A fine meal by the water's edge, with snow-capped mountains in the distance and the promise of a long walk in the woods tomorrow. In Loch Lomond & The Trossachs National Park, you'll find wild scenery, thrilling history and superb local food and drink - all of which is easy to get to.
Sit yourself down on the bonnie, bonnie banks
At the heart of the park is Loch Lomond itself. You won't find a bigger loch or lake in the whole of Britain and you'll have a hard time finding a more beautiful one, too.
Take a cruise on the waters and admire the mighty bulk of Ben Lomond, Scotland's most southerly Munro, as well as the jagged shoulders of the Arrochar Alps. You could maybe even visit one of the loch's 30 islands.
At the southern end of the water is Loch Lomond Shores, surely one of the most beautifully situated shopping destinations in Britain. You can browse famous Scottish brands, and pick up some fine local fare. Stop for a drink and decide what to do next - there's much more to the National Park than the loch!
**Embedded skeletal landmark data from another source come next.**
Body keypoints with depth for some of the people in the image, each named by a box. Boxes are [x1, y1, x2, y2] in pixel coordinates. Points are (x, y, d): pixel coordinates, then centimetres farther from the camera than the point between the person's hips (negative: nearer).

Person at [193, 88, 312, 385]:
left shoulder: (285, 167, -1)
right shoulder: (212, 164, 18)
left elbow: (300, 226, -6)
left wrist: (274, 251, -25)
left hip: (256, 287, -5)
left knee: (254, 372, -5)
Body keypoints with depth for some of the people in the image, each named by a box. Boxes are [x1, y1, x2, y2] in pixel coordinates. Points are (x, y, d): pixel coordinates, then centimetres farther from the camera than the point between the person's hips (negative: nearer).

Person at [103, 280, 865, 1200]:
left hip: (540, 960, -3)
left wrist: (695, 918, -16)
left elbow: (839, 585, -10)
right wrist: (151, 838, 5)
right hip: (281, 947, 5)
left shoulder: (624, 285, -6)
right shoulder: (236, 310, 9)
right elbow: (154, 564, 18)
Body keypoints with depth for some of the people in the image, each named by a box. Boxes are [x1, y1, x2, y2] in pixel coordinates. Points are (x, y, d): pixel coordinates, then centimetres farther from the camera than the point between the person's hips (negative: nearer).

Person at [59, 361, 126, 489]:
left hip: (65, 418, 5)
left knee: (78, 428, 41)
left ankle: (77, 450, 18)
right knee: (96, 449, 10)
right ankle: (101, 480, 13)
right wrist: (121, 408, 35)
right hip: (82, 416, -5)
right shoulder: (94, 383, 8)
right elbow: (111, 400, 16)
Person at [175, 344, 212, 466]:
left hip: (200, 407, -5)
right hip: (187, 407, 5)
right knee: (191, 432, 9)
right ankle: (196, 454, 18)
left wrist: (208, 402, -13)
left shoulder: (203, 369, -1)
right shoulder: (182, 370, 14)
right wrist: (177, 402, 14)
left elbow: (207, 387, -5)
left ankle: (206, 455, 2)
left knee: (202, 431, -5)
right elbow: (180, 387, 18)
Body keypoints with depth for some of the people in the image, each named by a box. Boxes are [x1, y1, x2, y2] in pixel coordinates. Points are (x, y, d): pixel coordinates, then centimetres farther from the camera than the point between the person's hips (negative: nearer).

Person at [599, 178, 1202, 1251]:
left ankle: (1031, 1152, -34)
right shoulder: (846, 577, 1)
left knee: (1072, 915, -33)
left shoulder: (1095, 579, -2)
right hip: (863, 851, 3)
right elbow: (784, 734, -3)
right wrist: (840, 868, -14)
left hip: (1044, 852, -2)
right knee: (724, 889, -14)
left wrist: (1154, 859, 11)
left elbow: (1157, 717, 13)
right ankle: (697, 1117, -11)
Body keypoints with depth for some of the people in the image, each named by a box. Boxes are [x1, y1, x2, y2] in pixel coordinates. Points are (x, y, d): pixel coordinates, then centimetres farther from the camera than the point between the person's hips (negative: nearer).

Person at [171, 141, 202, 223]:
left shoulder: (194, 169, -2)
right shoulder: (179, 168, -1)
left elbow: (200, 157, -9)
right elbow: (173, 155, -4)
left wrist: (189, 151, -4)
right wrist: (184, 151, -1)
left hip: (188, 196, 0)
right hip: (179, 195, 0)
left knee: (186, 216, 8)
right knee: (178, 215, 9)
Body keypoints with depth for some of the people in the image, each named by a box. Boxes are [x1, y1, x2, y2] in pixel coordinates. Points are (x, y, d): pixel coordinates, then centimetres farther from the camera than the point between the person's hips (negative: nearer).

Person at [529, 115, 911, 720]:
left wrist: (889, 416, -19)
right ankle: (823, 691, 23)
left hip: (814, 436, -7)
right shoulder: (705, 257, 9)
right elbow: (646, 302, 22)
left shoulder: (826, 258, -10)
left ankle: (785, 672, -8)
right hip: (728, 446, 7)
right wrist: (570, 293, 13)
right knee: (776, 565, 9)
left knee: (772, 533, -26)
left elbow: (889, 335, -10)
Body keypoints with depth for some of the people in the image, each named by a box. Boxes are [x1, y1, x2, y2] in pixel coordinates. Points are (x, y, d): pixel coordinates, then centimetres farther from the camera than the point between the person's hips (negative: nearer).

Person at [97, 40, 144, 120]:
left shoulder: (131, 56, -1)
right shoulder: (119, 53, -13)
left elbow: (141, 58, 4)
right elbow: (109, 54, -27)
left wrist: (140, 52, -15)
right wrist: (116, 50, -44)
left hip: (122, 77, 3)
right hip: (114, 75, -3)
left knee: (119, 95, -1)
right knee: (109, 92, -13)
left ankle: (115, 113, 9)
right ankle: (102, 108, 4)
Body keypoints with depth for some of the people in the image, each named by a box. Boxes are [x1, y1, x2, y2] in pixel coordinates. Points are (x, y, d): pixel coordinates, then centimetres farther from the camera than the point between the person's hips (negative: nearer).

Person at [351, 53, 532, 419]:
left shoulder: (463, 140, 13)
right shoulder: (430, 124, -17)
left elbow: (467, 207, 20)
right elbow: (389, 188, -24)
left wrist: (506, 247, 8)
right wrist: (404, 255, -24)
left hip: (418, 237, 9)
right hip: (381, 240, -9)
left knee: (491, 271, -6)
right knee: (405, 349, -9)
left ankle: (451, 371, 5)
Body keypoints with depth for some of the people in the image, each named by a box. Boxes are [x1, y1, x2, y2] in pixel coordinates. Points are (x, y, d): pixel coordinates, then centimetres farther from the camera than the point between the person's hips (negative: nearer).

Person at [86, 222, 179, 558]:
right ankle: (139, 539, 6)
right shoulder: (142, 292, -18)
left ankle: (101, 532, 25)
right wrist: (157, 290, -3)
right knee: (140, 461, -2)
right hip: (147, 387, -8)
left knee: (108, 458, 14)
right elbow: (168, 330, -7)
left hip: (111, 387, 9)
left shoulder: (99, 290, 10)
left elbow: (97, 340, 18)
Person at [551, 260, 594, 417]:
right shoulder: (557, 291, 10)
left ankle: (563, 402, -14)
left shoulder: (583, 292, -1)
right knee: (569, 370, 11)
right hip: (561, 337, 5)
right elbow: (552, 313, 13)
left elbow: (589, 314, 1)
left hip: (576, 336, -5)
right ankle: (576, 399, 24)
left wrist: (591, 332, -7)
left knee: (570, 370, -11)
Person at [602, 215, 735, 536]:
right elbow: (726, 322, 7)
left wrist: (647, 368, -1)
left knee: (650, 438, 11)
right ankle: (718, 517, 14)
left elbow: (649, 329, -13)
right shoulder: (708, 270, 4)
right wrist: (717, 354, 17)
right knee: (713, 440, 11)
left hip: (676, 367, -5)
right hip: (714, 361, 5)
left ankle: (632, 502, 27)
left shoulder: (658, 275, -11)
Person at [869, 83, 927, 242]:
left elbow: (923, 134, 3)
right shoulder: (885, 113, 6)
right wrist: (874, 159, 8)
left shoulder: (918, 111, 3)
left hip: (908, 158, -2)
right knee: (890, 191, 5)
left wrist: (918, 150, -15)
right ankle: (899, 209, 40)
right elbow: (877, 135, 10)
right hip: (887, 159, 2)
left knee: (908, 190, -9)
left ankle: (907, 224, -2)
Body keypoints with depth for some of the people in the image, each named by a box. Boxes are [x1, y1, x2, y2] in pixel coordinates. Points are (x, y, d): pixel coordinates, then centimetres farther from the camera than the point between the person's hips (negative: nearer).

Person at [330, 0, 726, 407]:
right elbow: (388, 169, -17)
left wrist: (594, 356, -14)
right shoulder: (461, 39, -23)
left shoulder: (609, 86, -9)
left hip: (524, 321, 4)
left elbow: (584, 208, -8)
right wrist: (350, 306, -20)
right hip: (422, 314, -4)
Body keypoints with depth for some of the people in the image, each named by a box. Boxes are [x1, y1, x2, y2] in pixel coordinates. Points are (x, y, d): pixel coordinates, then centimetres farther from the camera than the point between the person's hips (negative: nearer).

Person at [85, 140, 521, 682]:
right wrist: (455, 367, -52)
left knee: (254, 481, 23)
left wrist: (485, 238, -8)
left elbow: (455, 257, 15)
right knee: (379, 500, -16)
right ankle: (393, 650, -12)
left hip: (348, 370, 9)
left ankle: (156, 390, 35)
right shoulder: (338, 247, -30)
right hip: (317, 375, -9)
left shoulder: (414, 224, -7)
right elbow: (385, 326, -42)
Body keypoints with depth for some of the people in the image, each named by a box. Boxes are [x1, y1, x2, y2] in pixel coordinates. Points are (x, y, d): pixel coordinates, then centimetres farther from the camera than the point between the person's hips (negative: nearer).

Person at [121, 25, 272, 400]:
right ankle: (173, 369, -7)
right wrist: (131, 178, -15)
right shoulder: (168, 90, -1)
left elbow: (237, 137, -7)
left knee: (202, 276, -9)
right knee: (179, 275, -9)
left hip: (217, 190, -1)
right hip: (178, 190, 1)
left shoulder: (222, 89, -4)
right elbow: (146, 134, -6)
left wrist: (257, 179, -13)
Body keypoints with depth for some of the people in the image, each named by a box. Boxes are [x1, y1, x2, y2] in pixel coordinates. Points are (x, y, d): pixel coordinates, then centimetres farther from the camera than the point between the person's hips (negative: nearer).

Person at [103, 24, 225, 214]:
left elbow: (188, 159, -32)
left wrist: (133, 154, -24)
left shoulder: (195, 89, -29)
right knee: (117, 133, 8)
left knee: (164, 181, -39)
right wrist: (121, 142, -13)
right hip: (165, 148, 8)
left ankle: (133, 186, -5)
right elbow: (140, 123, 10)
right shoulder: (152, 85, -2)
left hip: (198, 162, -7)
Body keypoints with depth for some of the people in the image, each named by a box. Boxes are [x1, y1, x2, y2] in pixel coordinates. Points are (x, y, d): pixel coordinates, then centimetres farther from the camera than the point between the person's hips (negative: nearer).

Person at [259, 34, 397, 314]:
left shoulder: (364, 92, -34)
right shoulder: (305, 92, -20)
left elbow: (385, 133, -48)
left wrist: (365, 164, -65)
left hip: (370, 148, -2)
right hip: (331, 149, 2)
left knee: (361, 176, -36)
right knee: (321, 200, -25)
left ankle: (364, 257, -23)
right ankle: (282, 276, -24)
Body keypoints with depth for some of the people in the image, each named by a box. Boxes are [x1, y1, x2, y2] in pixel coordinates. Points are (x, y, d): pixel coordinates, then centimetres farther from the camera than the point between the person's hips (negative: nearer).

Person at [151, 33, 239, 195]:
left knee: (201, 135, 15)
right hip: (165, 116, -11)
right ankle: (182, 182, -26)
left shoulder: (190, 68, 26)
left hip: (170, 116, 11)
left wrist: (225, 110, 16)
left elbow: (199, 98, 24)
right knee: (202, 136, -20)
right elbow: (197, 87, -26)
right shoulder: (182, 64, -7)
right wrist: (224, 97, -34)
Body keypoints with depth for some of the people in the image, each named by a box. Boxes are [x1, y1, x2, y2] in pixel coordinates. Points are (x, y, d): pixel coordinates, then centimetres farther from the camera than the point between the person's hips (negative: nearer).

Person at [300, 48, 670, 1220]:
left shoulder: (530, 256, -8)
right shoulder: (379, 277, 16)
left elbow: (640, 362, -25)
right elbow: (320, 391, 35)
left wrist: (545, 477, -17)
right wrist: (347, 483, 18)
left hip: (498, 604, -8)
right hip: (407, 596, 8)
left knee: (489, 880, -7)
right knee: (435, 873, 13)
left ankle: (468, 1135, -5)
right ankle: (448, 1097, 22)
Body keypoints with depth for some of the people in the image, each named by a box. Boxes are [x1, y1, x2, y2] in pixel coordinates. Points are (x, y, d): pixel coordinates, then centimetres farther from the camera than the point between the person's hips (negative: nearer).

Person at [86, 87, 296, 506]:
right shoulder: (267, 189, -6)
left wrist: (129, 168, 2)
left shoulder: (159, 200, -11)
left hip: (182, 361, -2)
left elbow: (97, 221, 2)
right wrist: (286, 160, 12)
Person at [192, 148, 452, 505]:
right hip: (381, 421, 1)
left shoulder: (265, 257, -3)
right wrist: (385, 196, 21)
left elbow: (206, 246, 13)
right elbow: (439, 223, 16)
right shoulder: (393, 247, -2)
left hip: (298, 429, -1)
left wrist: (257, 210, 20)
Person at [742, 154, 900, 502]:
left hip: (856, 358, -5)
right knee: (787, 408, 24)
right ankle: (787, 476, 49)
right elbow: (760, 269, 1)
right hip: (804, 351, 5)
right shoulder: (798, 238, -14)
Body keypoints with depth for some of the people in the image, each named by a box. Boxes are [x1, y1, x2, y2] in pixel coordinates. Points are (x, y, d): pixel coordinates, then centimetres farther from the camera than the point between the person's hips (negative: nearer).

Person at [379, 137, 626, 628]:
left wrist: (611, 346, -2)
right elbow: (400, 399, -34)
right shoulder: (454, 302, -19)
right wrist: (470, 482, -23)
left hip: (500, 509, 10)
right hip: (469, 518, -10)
Activities & Days Out in Loch Lomond
If you agree that there is nothing more pleasant than an afternoon on the water in a boat (or perhaps a kayak, canoe, jetski, cruiser - or even wind surfing) then Loch Lomond is the place for you. Every kind of watercraft and waterlover can be seen cruising about the waters. Keen anglers are in luck - there's plenty going on below the surface as well, as any fisherman will tell you.
Scotland's first National Park is packed with interesting corners for you to explore. Walk from the wide-open lush landscapes of the southern section to the sprawling glens and rocky peaks in the north and you'll see why geologists love this place so much. The fault line that divides the Highlands from the Lowlands runs right across the park, making this an endlessly varied part of the world - a rugged hill there, a wooded nook here.
Keen to pay the area a visit? Then why not find out more about Loch Lomond?
What exactly are the Trossachs?
It's okay to ask - 'Trossachs' is a unique word, for a unique place. It refers to the romantic area of sparkling lochs, crumpled hills, sleepy forests and welcoming villages east of Loch Lomond and west of Stirling. You might hear it called 'The Highlands in miniature' and that's a good description.
Sir Walter Scott later visited the area's wild little glens and was so enthralled that he wrote his epic poem The Lady of the Lake (1810) about a girl who lived here. This work was a phenomenon - it became the first international bestseller. The Trossachs became a haven for those seeking romantic beauty with Wordsworth, Coleridge and many famous artists also visiting the area.
The Steamship Sir Walter Scott is a world famous vessel that has captivated visitors across Loch Katrine, within the National Park, for almost a century, bringing you adventure, relaxation and history all in one unforgettable experience.